This classic barre thigh routine targets mainly the quads, the major muscle group of the legs. Warm up for five minutes before starting this workout by walking, jogging, or adding this on to another workout. I suggest combining this with the recently posted seat work routine or you can add it to your more traditional leg day at the gym. Form is key so make sure you use a mirror as being just a half an inch off is going to make you think this workout is easy. It’s NOT! :) All you need is something stable to hold onto and a stopwatch. Choose your level and as you get stronger, you can “Make it Fire” which are variations inspired by BarreAmped Fire class. #shaketochange

V Position

Holding onto your support either profile to the sofa or facing in, bring legs into a parallel, hips distance stance. Draw heels together and don’t let them come apart. Lift them up about two to three inches and slightly walk balls of the feet in. Bend knees and lower your body down, keeping ears over shoulders over hips over heels as if your back and back of head are stuck on an imaginary wall behind you. You will mainly feel your quads. If you don’t, lower down more. Move down and up about an inch for one minute. Come up and shake it out.

Make it Easier: Work higher but don’t bounce.

Make it Harder: Work lower toward your heels.

Make it Fire: Work in a full range of motion moving all the way down to the heels and all the way back up for one minute keeping your alignment. At the end of the minute, hold at your lowest point for 10 seconds.

Troubleshoot: This classic barre exercise is tough if you do it correctly which is why it only takes a minute to complete.
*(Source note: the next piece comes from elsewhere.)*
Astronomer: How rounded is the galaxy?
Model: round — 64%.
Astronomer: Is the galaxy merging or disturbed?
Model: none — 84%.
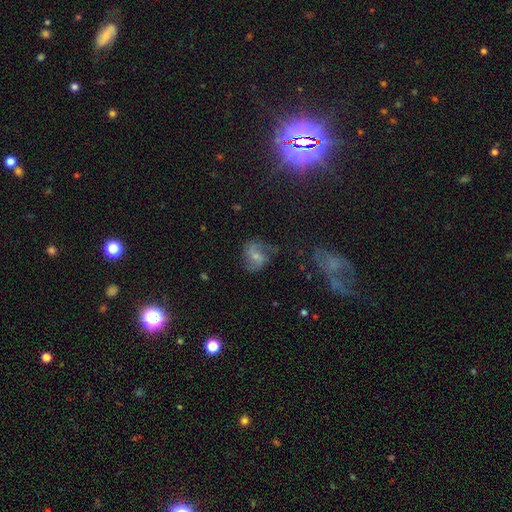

Make sure you keep your shoulders back, hips forward but not “tucked”, and heels together. A mirror comes in handy here if you don’t feel it. 

For a video and breakdown of this exercise CLICK HERE.

V Position Hip to Hip copy

Set up V Position again as above. Slide body down to your lowest point where you can hold the position in good form. Bring left hip up to left side of rib cage then move to the right. Move hips side to side for one minute.

Make it Easier: Work higher.

Make it Harder: Work lower.

Make it Fire: Move vertically in a full range of motion toward your heels with the hips shifting side to side.

Troubleshoot: Just move hips; don’t move shoulders around or let heels come apart. Leg Lifts

Holding support with right hand, bring legs into parallel, hips distance position. Bring right leg out and in front of you keeping spine neutral, hips level, and standing leg soft. Extend and straighten right leg and foot and turn leg out from the hip. Raise leg up so that it remains straight but you feel the right thigh (quad/inner). Pulse leg up for 45 seconds. Change sides.

Make it Easier: Lower the working leg.

Make it Harder: Raise leg up higher because you have flexibility and strength combined. Also make sure not to let the right leg drop down. Just think “UP!”

Make it Fire: Move in a full range of motion once, then pulse right leg up two times for one minute. At the end of the minute, hold leg up without moving for ten seconds. Repeat.

Troubleshoot: Don’t lock out standing (left) leg. Don’t tuck hips under or lift a bent leg up (make sure the leg stays straight and sometimes you need to lower it down a bit). Keep spine long. 

For a video and breakdown of this exercise CLICK HERE.

Parallel copy

Holding onto support either on profile or facing in (as pictured), bring legs into a parallel and hips distance position. Raise heels up and bend knees while keeping shoulders over hips, hips over heels, and spine neutral. Bend knees, lower down about five to ten inches or until you feel your quads really engage. Pulse down and up about an inch for one minute.

Make it Easier: Work higher.

Make it Harder: Work lower.

Make it Fire: Work in a more full range of motion bending knees more deeply and coming up almost to the top of the position. At the end of the minute, hold at the lowest point for ten seconds.

Troubleshoot: Keep alignment and don’t let shoulders shift over and in front of thighs. Keep heels lifted and if your feet aren’t flexible enough to lift all the way up, be sure not to bend your knees as much and work higher. 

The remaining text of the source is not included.